▸ **Task to carry out**:
Repeat all the records exactly, omitting pictures.

Page images and extracted text
+ + + + + + +

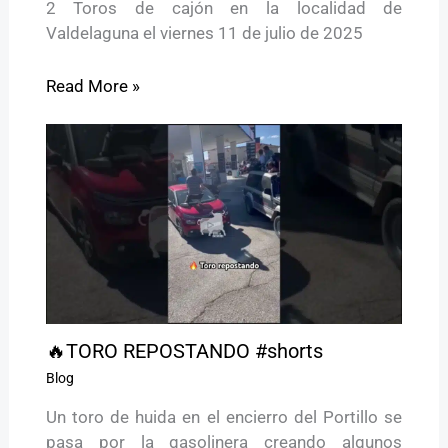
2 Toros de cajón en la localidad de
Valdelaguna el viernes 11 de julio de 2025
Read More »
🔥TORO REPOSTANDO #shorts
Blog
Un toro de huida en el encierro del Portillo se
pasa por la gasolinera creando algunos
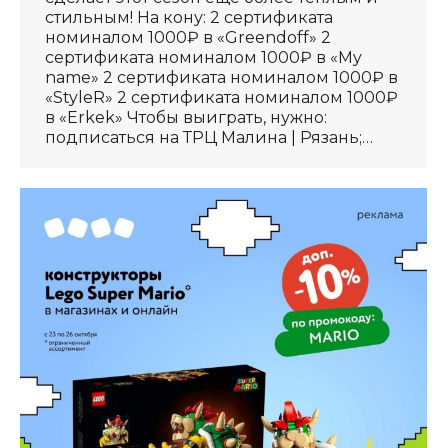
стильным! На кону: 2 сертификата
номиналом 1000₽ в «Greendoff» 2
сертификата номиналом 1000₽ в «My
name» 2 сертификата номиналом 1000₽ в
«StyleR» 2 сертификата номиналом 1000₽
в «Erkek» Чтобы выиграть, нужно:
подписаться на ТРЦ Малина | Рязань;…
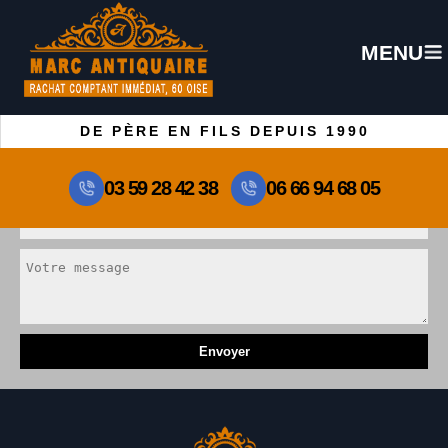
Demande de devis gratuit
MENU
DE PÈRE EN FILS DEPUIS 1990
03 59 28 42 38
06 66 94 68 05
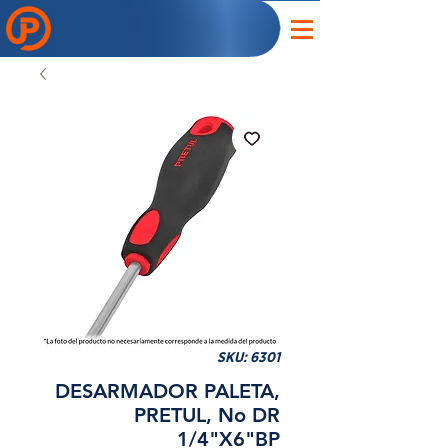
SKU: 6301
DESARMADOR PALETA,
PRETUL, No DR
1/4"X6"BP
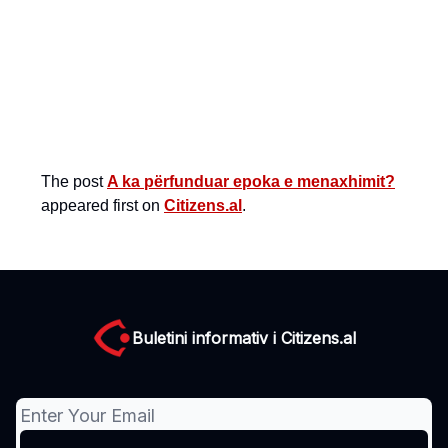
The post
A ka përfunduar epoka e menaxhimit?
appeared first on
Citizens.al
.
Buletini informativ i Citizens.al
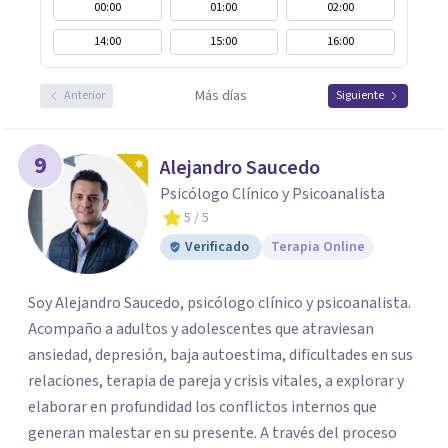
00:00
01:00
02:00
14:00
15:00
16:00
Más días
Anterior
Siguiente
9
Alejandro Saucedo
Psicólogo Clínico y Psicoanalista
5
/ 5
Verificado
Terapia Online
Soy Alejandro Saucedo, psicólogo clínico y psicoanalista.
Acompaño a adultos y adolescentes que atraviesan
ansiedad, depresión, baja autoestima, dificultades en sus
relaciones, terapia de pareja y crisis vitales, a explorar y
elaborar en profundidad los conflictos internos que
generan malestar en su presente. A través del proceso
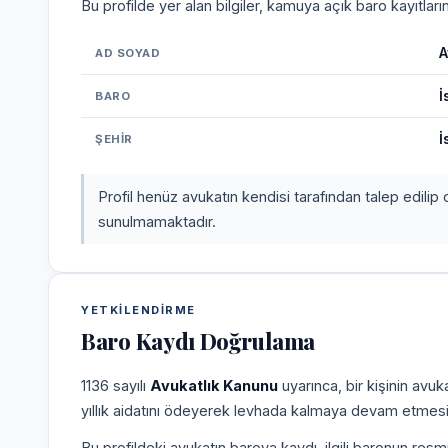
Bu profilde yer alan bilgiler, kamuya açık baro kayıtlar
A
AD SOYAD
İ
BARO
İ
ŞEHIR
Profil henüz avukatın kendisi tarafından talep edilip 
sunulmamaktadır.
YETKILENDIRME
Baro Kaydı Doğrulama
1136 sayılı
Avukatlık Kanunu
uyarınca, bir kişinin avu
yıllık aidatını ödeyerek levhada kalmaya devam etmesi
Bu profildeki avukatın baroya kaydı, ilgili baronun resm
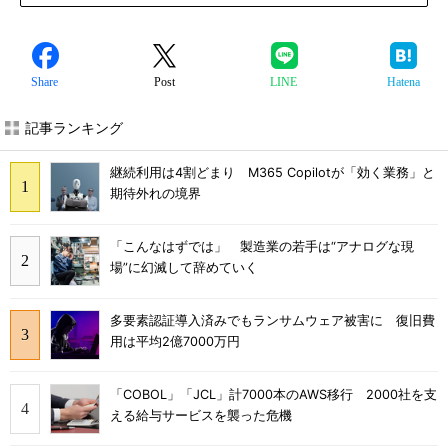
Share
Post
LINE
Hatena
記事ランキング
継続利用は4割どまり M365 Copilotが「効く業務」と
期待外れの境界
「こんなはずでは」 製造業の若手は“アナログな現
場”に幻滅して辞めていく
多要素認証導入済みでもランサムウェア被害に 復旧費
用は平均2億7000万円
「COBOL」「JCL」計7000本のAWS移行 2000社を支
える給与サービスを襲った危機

+ + + + + + +

▸ **Exercise response**:
2 Toros de cajón en la localidad de
Valdelaguna el viernes 11 de julio de 2025
Read More »
🔥TORO REPOSTANDO #shorts
Blog
Un toro de huida en el encierro del Portillo se
pasa por la gasolinera creando algunos
стильным! На кону: 2 сертификата
номиналом 1000₽ в «Greendoff» 2
сертификата номиналом 1000₽ в «My
name» 2 сертификата номиналом 1000₽ в
«StyleR» 2 сертификата номиналом 1000₽
в «Erkek» Чтобы выиграть, нужно:
подписаться на ТРЦ Малина | Рязань;…
Demande de devis gratuit
MENU
DE PÈRE EN FILS DEPUIS 1990
03 59 28 42 38
06 66 94 68 05
SKU: 6301
DESARMADOR PALETA,
PRETUL, No DR
1/4"X6"BP
The post
A ka përfunduar epoka e menaxhimit?
appeared first on
Citizens.al
.
Buletini informativ i Citizens.al
00:00
01:00
02:00
14:00
15:00
16:00
Más días
Anterior
Siguiente
9
Alejandro Saucedo
Psicólogo Clínico y Psicoanalista
5
/ 5
Verificado
Terapia Online
Soy Alejandro Saucedo, psicólogo clínico y psicoanalista.
Acompaño a adultos y adolescentes que atraviesan
ansiedad, depresión, baja autoestima, dificultades en sus
relaciones, terapia de pareja y crisis vitales, a explorar y
elaborar en profundidad los conflictos internos que
generan malestar en su presente. A través del proceso
Bu profilde yer alan bilgiler, kamuya açık baro kayıtlar
A
AD SOYAD
İ
BARO
İ
ŞEHIR
Profil henüz avukatın kendisi tarafından talep edilip 
sunulmamaktadır.
YETKILENDIRME
Baro Kaydı Doğrulama
1136 sayılı
Avukatlık Kanunu
uyarınca, bir kişinin avu
yıllık aidatını ödeyerek levhada kalmaya devam etmesi
Bu profildeki avukatın baroya kaydı, ilgili baronun resm
Share
Post
LINE
Hatena
記事ランキング
継続利用は4割どまり M365 Copilotが「効く業務」と
期待外れの境界
「こんなはずでは」 製造業の若手は“アナログな現
場”に幻滅して辞めていく
多要素認証導入済みでもランサムウェア被害に 復旧費
用は平均2億7000万円
「COBOL」「JCL」計7000本のAWS移行 2000社を支
える給与サービスを襲った危機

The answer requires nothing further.